Based in Canvey Island, Essex, BB Grout is a bakery business of particular interest to me because it is very similar to my own in terms of turnover and number of shops. Noel and Sheila Grout, who own the company, are good friends of mine so I thought it was about time to venture ‘abroad’ and visit them. And I soon discovered you don’t even need a passport to get across the water!

The company was founded in 1946 in a beach kiosk then expanded into a café and takeaway in a holiday camp and a works canteen. Noel joined the business in 1953 as a young boy, then in 1956 did his national service in the RAF, where he succeeded in burning down the cookhouse while serving in Germany! The RAF was obviously pleased to let him return to the family business where he has been ever since.

Back in 1947 the café featured a small outhouse where doughnuts were fried 12 at a time. In today’s climate the ‘health police’ would not even allow ingredients to be stored there, but this was the company’s first steps to becoming a bakery. From small acorns large oak

trees grow.

Later the company moved to larger premises, which had room for a proper bakery at the rear and a shop in the front. On the first day it made six loaves and gave four away. The first day’s takings were £2. Things could only get better and they certainly did. The bakery has grown into a thriving, first-class business that many would envy.

Family focus

Grout’s the Bakers comprises 10 shops and a small property portfolio. It is a family business – sons Giles and Neale run the bakery’s production, daughter Claire handles the accounts and wife Sheila runs the office. I am not sure what Noel does, although he does have a collection of superb cars, one of which always includes a Rolls Royce. I suppose it must take a lot of time driving them around.

That is a little unkind because he is an excellent businessman and the driving force in the company. Like most successful family companies, it is a joint effort by husband and wife.

The philosophy of the company is very simple – make good quality products and keep the distribution area tight (it is about seven miles), which makes control easier and the company more flexible.

Noel is a great believer in quality bread, which is made from scratch. It has a traditional taste and is pleasing to the eye. The bakery is well equipped with modern machinery.

Two new ovens have been installed within the past two years. There is also a one-man doughnut frying system, confectionery depositor, bread plant and flow-wrapper, in addition to all the usual bakery equipment.

These I mention to give you an idea of how the bakery is being improved and the forward thinking of this well-run company.

The shops are all in good locations. Not knowing the area well, I would say they are in prime to ‘secondary-prime’ positions.

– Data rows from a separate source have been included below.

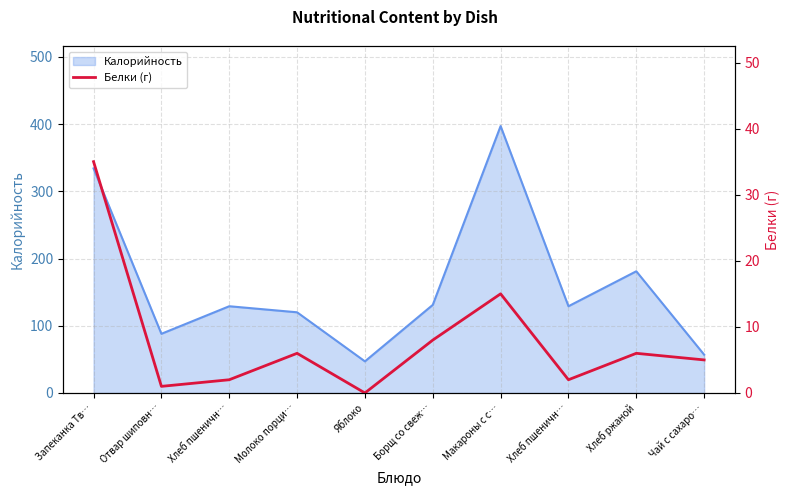

What is the sum of all values?

80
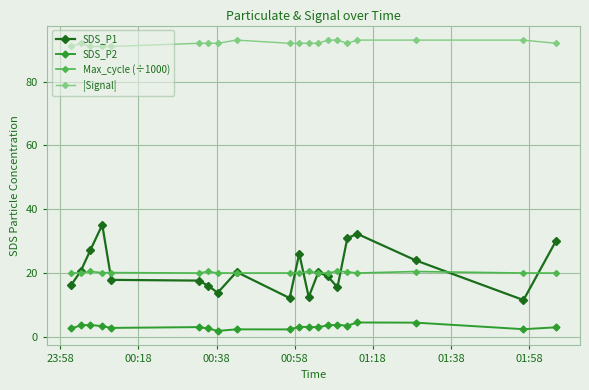

True or false: |Signal| and SDS_P1 intersect in this chart.

False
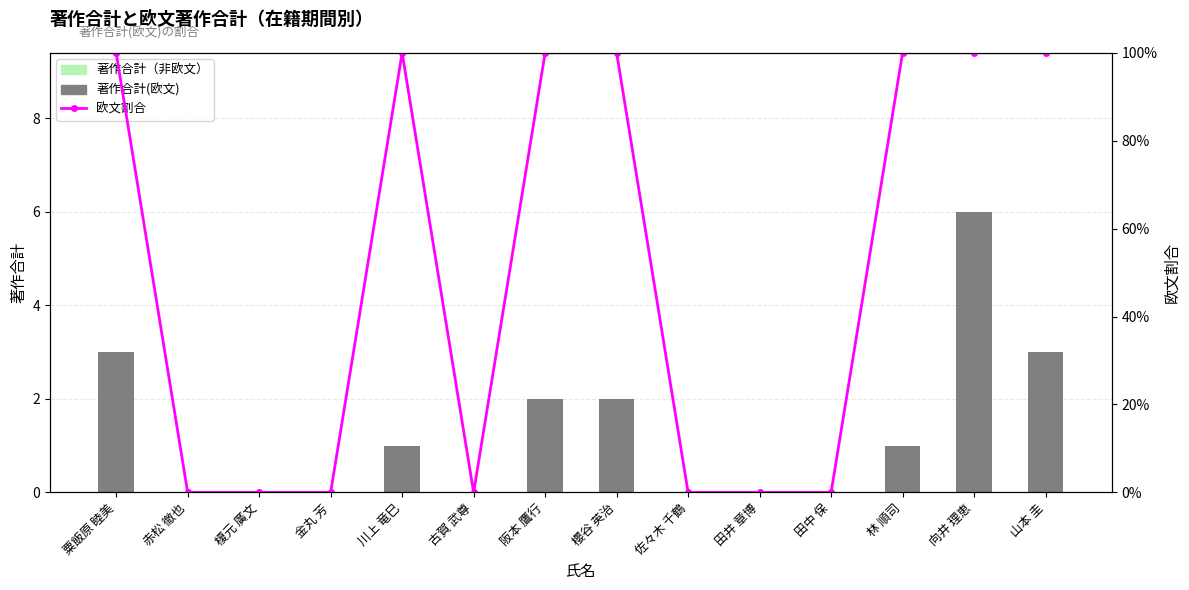

What is the average value of the 著作合計(欧文) series?

1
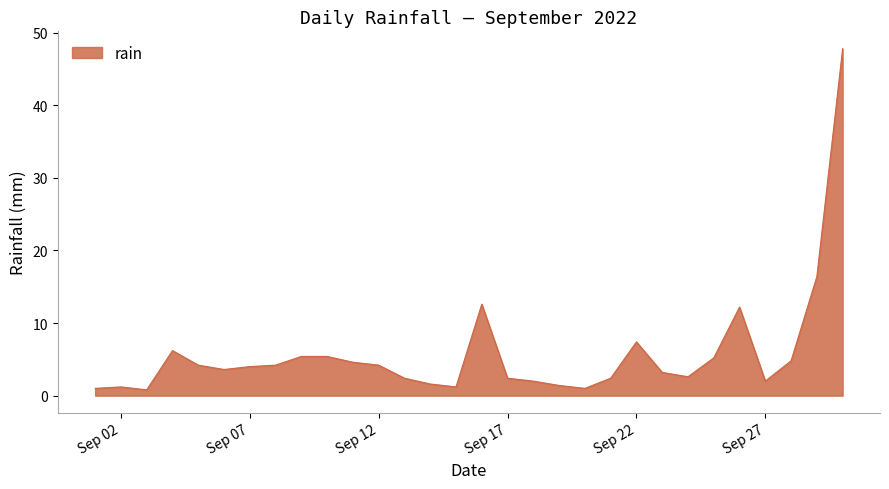

What is the difference between the maximum and minimum values?

47.0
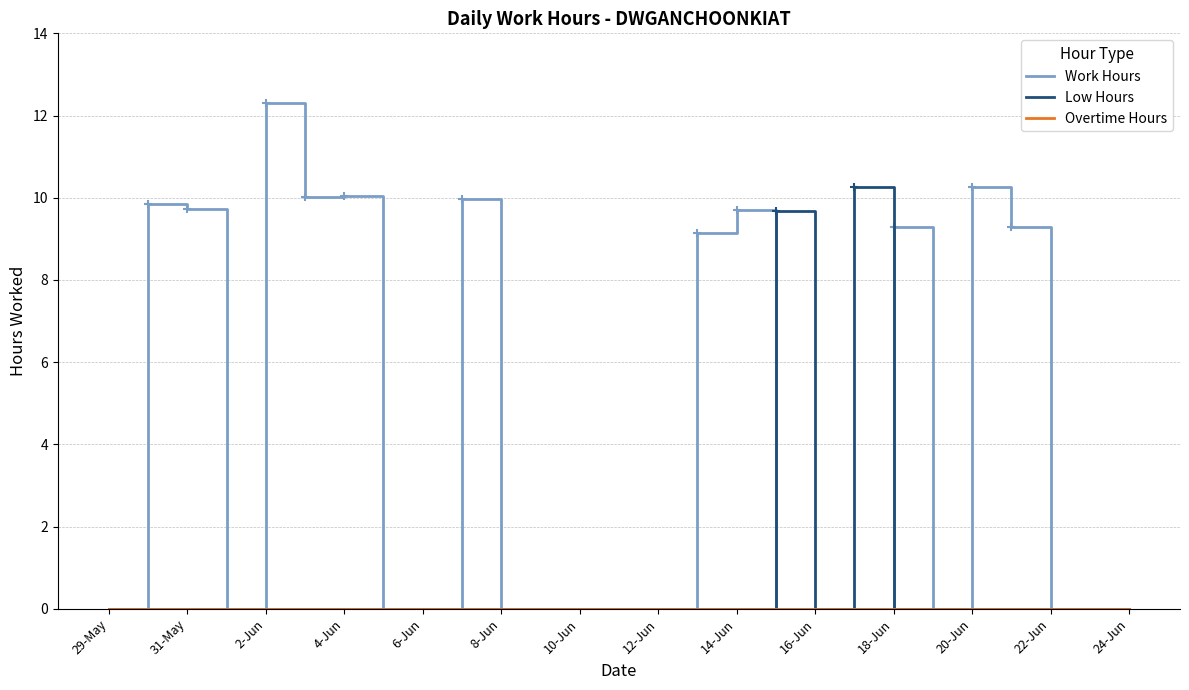

What is the greatest value displayed?

12.3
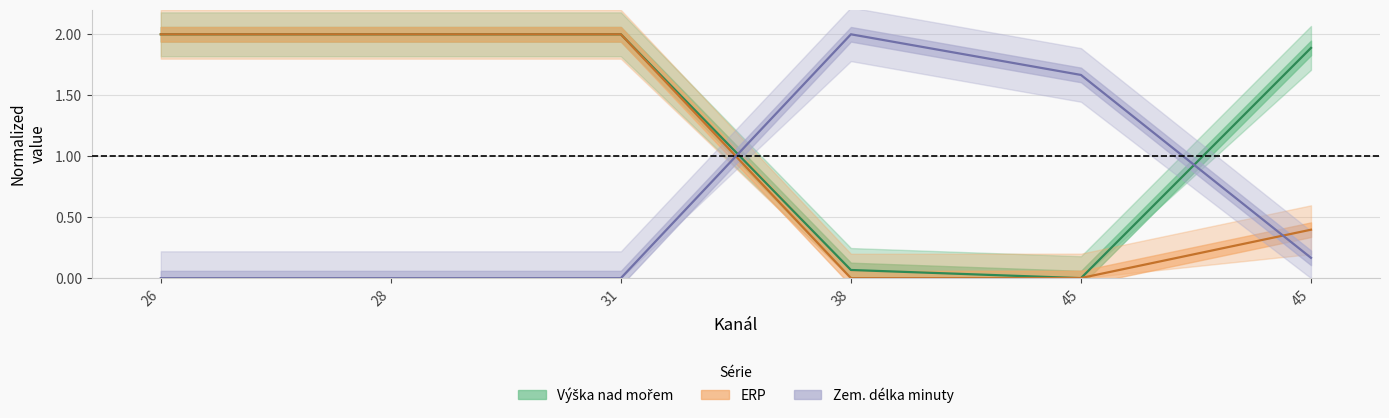

Which series has the widest spread of values?

Výška nad mořem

Once again there is a continual upgrading – shop fittings are modern and give an air of hygiene and well being.

I noticed that while the display units were well stocked with a good selection of products, the range appeared under control. So often I see bakery shops with far too large a variety of confectionery.

Every shop has a bake-off oven and selection of hot savoury goods, plus sandwiches and filled rolls. Takeaway trade is a major part of total turnover. There is also a growing trade in buffets, which Noel intends to expand.

Looking at the company as a whole, the question I always ask myself is what have I learnt and could others learn? The answer here is quite easy – keep it simple, do it well, keep tight financial control of costs and expand steadily without biting off more than you can chew.

Business blueprint

Should anyone be looking for a blueprint to grow a profitable family business one would have a long way to go to beat this Canvey Island small empire. The mixture of freehold and leasehold properties, tight control, family involvement, combined with an open-minded attitude to learning from others, is a lesson to us all. The company is forward looking and wants to expand steadily

While developing this family business Sheila has found time to bring up three children. With Noel’s enormous number of outside interests, in addition to his business, how on Earth they found time to make babies is amazing!

When I tell you just a few of Noel’s activities you will appreciate the energy of the man. He spent some 30 years as a magistrate, has been a director of a greyhound stadium, chairman of school governors, an active Rotarian and Freemason, church warden and member of the Worshipful Company of Bakers. He is now chairman of the National Association of Master Bakers.

While I confess I have probably missed out as many activities as I have mentioned, I guess that has given you some idea of the man and the company.

Noel is at this time battling with lung cancer, but we all have total faith in him when he assures us he will beat it. To be honest, his lifestyle has not changed – he does just as much as ever. I tell him nearly every day to do less and he takes absolutely no notice.

Giles appears to be taking on just as much as his father. He is LASER president this year and an active rugby player. He is also very involved with the family business.